Ada: Named for the Countess
Is any software worth over $25 billion? Not any more, according to Defense Department experts. In 1974 the U.S. Department of Defense had spent that amount on all kinds of software for a hodgepodge of languages for its needs. The answer to this problem turned out to be a new language called Ada-named for Countess Ada Lovelace, "the first programmer" (see Appendix B). Sponsored by the Pentagon, Ada was originally intended to be a standard language for weapons systems, but it has also been used successfully for commercial applications. Introduced in 1980, Ada has the support not only of the defense establishment but also of such industry heavyweights as IBM and Intel, and Ada is even available for some personal computers. Although some experts have said Ada is too complex, others say that it is easy to learn and that it will increase productivity. Indeed, some experts believe that it is by far a superior commercial language to such standbys as COBOL and FORTRAN.
Widespread use of Ada is considered unlikely by many experts. Although there are many reasons for this (the military services, for instance, have different levels of enthusiasm for it), probably its size- which may hinder its use on personal computers-and complexity are the greatest barriers. Although the Department of Defense is a market in itself, Ada has not caught on to the extent that Pascal and C have, especially in the business community.
C, C++, Java, and Javascript
A language invented by Dennis Ritchie at Bell Labs in 1972, C produces code that approaches assembly language in efficiency while still offering high-level language features. C was originally designed to write systems software but is now considered a general-purpose language. C contains some of the best features from other languages, including Pascal. C compilers are simple and compact. A key attraction is that it is independent of the architecture of any particular machine, a fact that contributes to the portability of C programs. That is, a C program can be run on more than one type of computer after it has been compiled for that machine.

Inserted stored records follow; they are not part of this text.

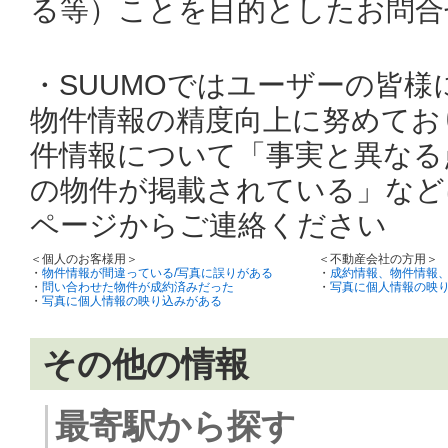
る等）ことを目的としたお問合
・SUUMOではユーザーの皆
物件情報の精度向上に努めてお
件情報について「事実と異なる
の物件が掲載されている」など
ページからご連絡ください
＜個人のお客様用＞
＜不動産会社の方用＞
・
物件情報が間違っている/写真に誤りがある
・
成約情報、物件情報
・
問い合わせた物件が成約済みだった
・
写真に個人情報の映
・
写真に個人情報の映り込みがある
その他の情報
最寄駅から探す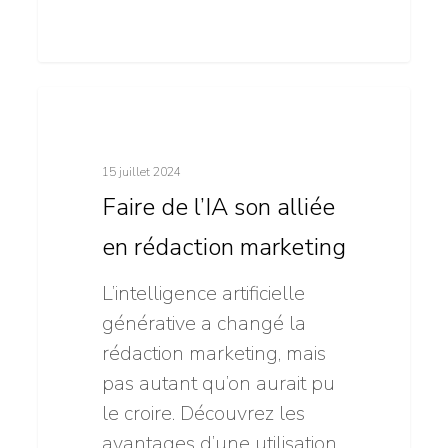
Faire
11
Intelligence artificielle
de
l’IA
15 juillet 2024
son
Faire de l’IA son alliée
alliée
en rédaction marketing
en
rédaction
L’intelligence artificielle
marketing
générative a changé la
rédaction marketing, mais
pas autant qu’on aurait pu
le croire. Découvrez les
avantages d’une utilisation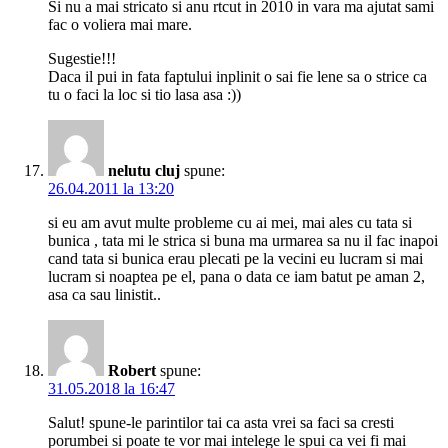
Si nu a mai stricato si anu rtcut in 2010 in vara ma ajutat sami
fac o voliera mai mare.
Sugestie!!!
Daca il pui in fata faptului inplinit o sai fie lene sa o strice ca
tu o faci la loc si tio lasa asa :))
nelutu cluj
spune:
26.04.2011 la 13:20
si eu am avut multe probleme cu ai mei, mai ales cu tata si
bunica , tata mi le strica si buna ma urmarea sa nu il fac inapoi
cand tata si bunica erau plecati pe la vecini eu lucram si mai
lucram si noaptea pe el, pana o data ce iam batut pe aman 2,
asa ca sau linistit..
Robert
spune:
31.05.2018 la 16:47
Salut! spune-le parintilor tai ca asta vrei sa faci sa cresti
porumbei si poate te vor mai intelege le spui ca vei fi mai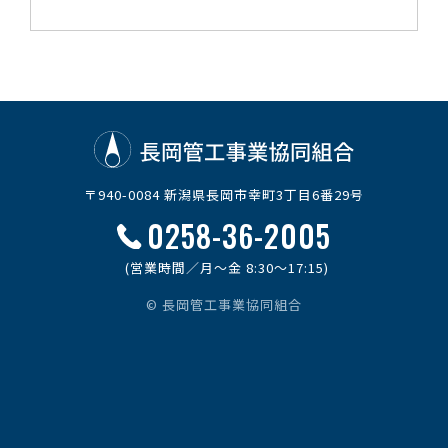
〒940-0084 新潟県長岡市幸町3丁目6番29号
0258-36-2005
(営業時間／月～金 8:30～17:15)
© 長岡管工事業協同組合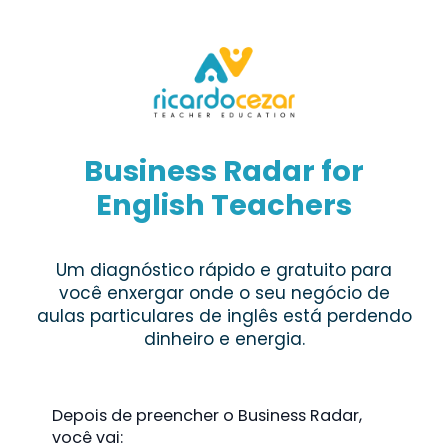
Business Radar for
English Teachers
Um diagnóstico rápido e gratuito para
você enxergar onde o seu negócio de
aulas particulares de inglês está perdendo
dinheiro e energia.
Depois de preencher o Business Radar,
você vai: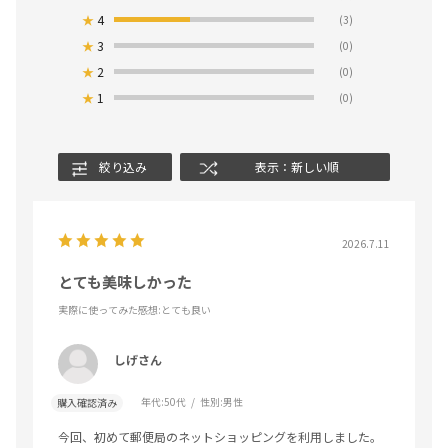
★
4
(3)
★
3
(0)
★
2
(0)
★
1
(0)
絞り込み
表示：新しい順
2026.7.11
とても美味しかった
実際に使ってみた感想
:とても良い
しげさん
年代:
50代
性別:
男性
購入確認済み
今回、初めて郵便局のネットショッピングを利用しました。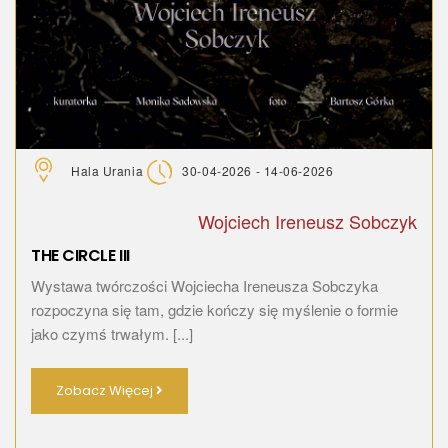
Hala Urania
30-04-2026 - 14-06-2026
Wojciech Ireneusz Sobczyk
THE CIRCLE III
Wystawa twórczości Wojciecha Ireneusza Sobczyka
rozpoczyna się tam, gdzie kończy się myślenie o formie
jako czymś trwałym. [...]
Zobacz Więcej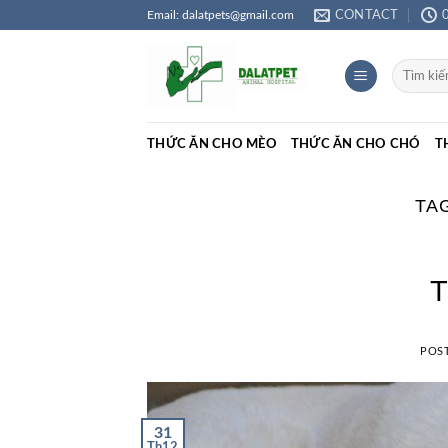
Skip
Email: dalatpets@gmail.com
CONTACT
to
content
Tìm
kiếm:
THỨC ĂN CHO MÈO
THỨC ĂN CHO CHÓ
T
TA
T
POS
31
Th12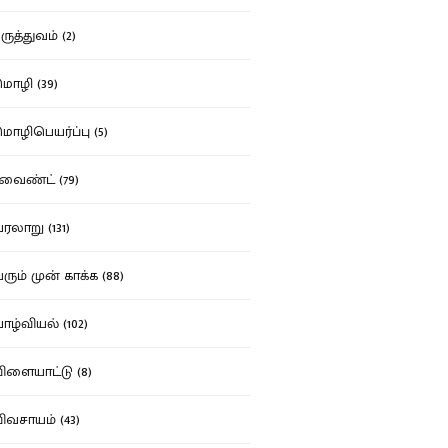
ுத்துவம் (2)
ழி (39)
ழிபெயர்ப்பு (5)
வைண்ட் (79)
லாறு (131)
ும் முன் காக்க (88)
ழ்வியல் (102)
ளையாட்டு (8)
வசாயம் (43)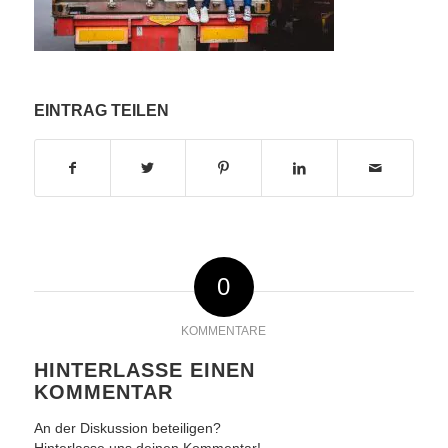
EINTRAG TEILEN
0
KOMMENTARE
HINTERLASSE EINEN
KOMMENTAR
An der Diskussion beteiligen?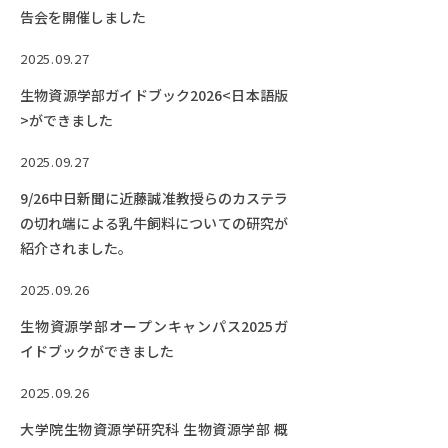
告会を開催しました
2025.09.27
生物資源学部ガイドブック2026<日本語版
>ができました
2025.09.27
9/26中日新聞に近藤誠准教授らのカステラ
の切れ端による乳牛飼料についての研究が
紹介されました。
2025.09.26
生物資源学部オープンキャンパス2025ガ
イドブックができました
2025.09.26
大学院生物資源学研究科 生物資源学部 概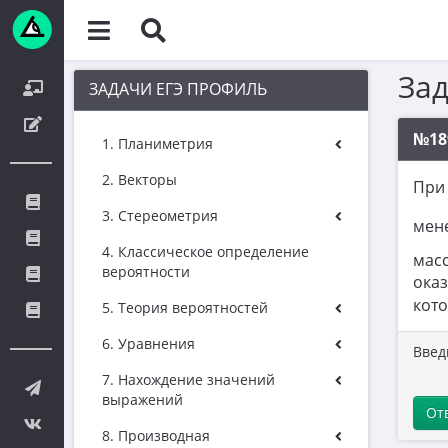
За
ЗАДАЧИ ЕГЭ ПРОФИЛЬ
№18
1. Планиметрия
2. Векторы
При
3. Стереометрия
мене
4. Классическое определение
мас
вероятности
оказ
кото
5. Теория вероятностей
6. Уравнения
Введ
7. Нахождение значений
выражений
От
8. Производная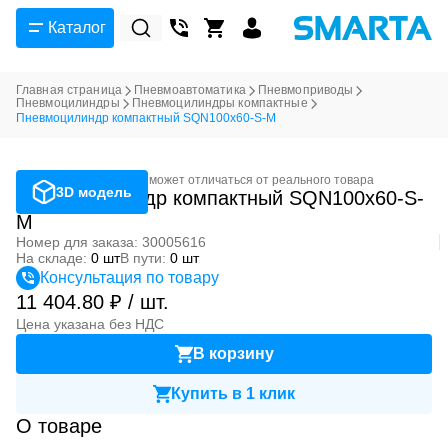
Каталог
Главная страница
Пневмоавтоматика
Пневмоприводы
Пневмоцилиндры
Пневмоцилиндры компактные
Пневмоцилиндр компактный SQN100x60-S-M
Фотография может отличаться от реального товара
3D модель
Пневмоцилиндр компактный SQN100x60-S-
M
Номер для заказа: 30005616
На складе:
0 шт
В пути:
0 шт
Консультация по товару
11 404.80 ₽ / шт.
Цена указана без НДС
В корзину
Купить в 1 клик
О товаре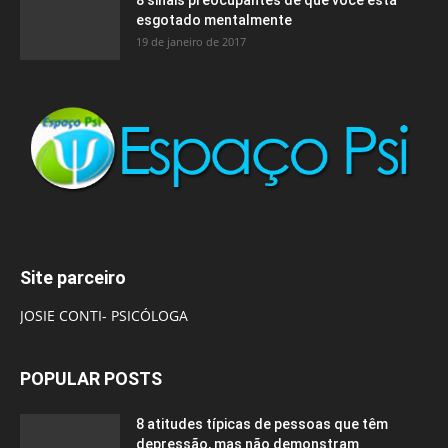
esgotado mentalmente
19 de janeiro de 2017
Site parceiro
JOSIE CONTI- PSICÓLOGA
POPULAR POSTS
8 atitudes típicas de pessoas que têm
depressão, mas não demonstram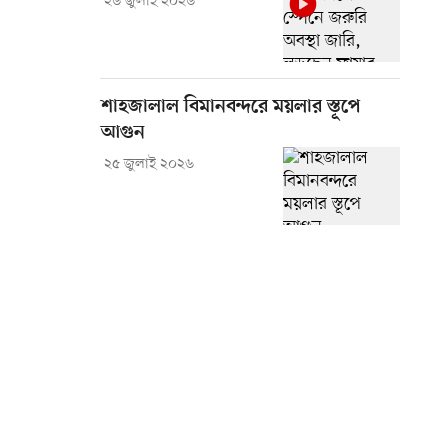
২৬ জুলাই ২০২৬
শাহজালাল বিমানবন্দরে ময়লার স্তূপে
আগুন
২৫ জুলাই ২০২৬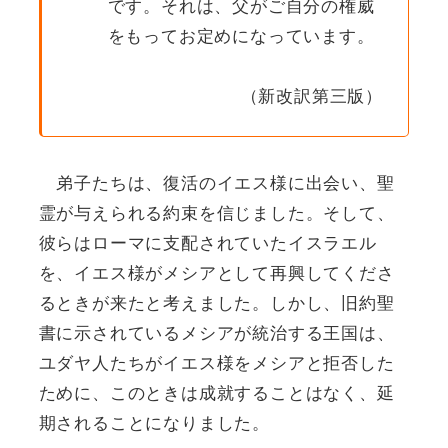
です。それは、父がご自分の権威
をもってお定めになっています。
（新改訳第三版）
弟子たちは、復活のイエス様に出会い、聖
霊が与えられる約束を信じました。そして、
彼らはローマに支配されていたイスラエル
を、イエス様がメシアとして再興してくださ
るときが来たと考えました。しかし、旧約聖
書に示されているメシアが統治する王国は、
ユダヤ人たちがイエス様をメシアと拒否した
ために、このときは成就することはなく、延
期されることになりました。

Although C is simple and elegant, it is not simple to learn. It was developed for gifted programmers, and the learning curve may be steep. Straightforward tasks may be solved easily in C, but complex problems require mastery of the language.
An interesting side note is that the availability of C on personal computers has greatly enhanced the value of personal computers for budding software entrepreneurs. A cottage software industry can use the same basic tool-the language C-used by established software companies such as Microsoft and Borland. Today C is has been replaced by its enhanced cousin, C++. C++ in turn is being challenged by web-aware languages like Java and Javascript, that look and act a lot like C++, but add features to support working with networked computers, among other things.